Grenzerhaltung = Systemerhaltung

„Systeme sind nicht nur gelegentlich und nicht nur adaptiv, sie sind strukturell an ihrer Umwelt orientiert und könnten ohne Umwelt nicht bestehen. Sie konstituieren und sie erhalten sich durch Erzeugung und Erhaltung einer Differenz zur Umwelt, und sie benutzen ihre Grenzen zur Regulierung dieser Differenz. Ohne Differenz zur Umwelt gäbe es nicht einmal Selbstreferenz, denn Differenz ist Funktionsprämisse selbstreferentieller Operationen. In diesem Sinne ist Grenzerhaltung (boundary maintenance) Systemerhaltung.

| BEREITGESTELLTE DATEN |
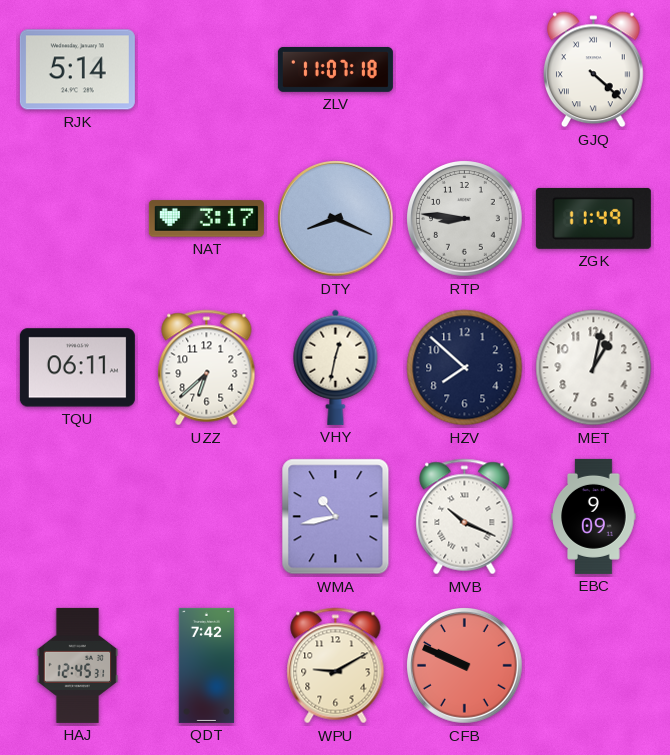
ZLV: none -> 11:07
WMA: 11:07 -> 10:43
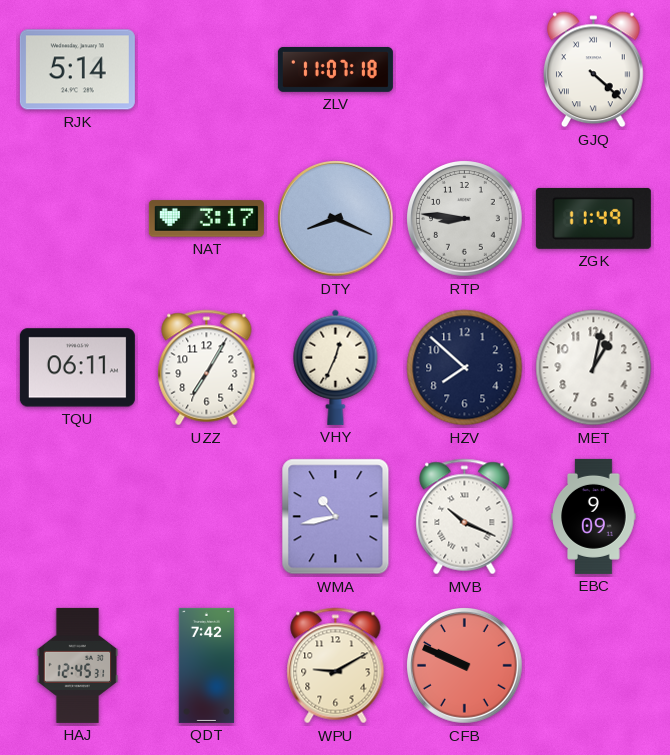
UZZ: 6:38 -> 7:05
VHY: 12:32 -> 12:34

| ARBEITSAUFTRAG 1 |
Wodurch konstituieren und erhalten sich Systeme laut dem Text über Grenzerhaltung?
| ARBEITSAUFTRAG 2 |
Schreib den Text über Grenzerhaltung im Anschluss an seinen letzten Satz weiter.
Das Material steht in keinem Zusammenhang mit dem Text über Grenzerhaltung.

| ERGEBNIS 1 |
Durch Erzeugung und Erhaltung einer Differenz zur Umwelt.

| ERGEBNIS 2 |
Grenzen markieren dabei keinen Abbruch von Zusammenhängen. Man kann auch nicht generell behaupten, daß die internen Interdependenzen höher sind als System/Umwelt-Interdependenzen. Aber der Grenzbegriff besagt, daß grenzüberschreitende Prozesse (zum Beispiel des Energie- oder Informationsaustausches) beim Überschreiten der Grenze unter andere Bedingungen der Fortsetzung (zum Beispiel andere Bedingungen der Verwertbarkeit oder andere Bedingungen des Konsenses) gestellt werden. Dies bedeutet zugleich, daß die Kontingenzen des Prozeßverlaufs, die Offenheiten für andere Möglichkeiten, variieren, je nachdem, ob er für das System im System oder in seiner Umwelt abläuft. Nur soweit dies der Fall ist, bestehen Grenzen, bestehen Systeme.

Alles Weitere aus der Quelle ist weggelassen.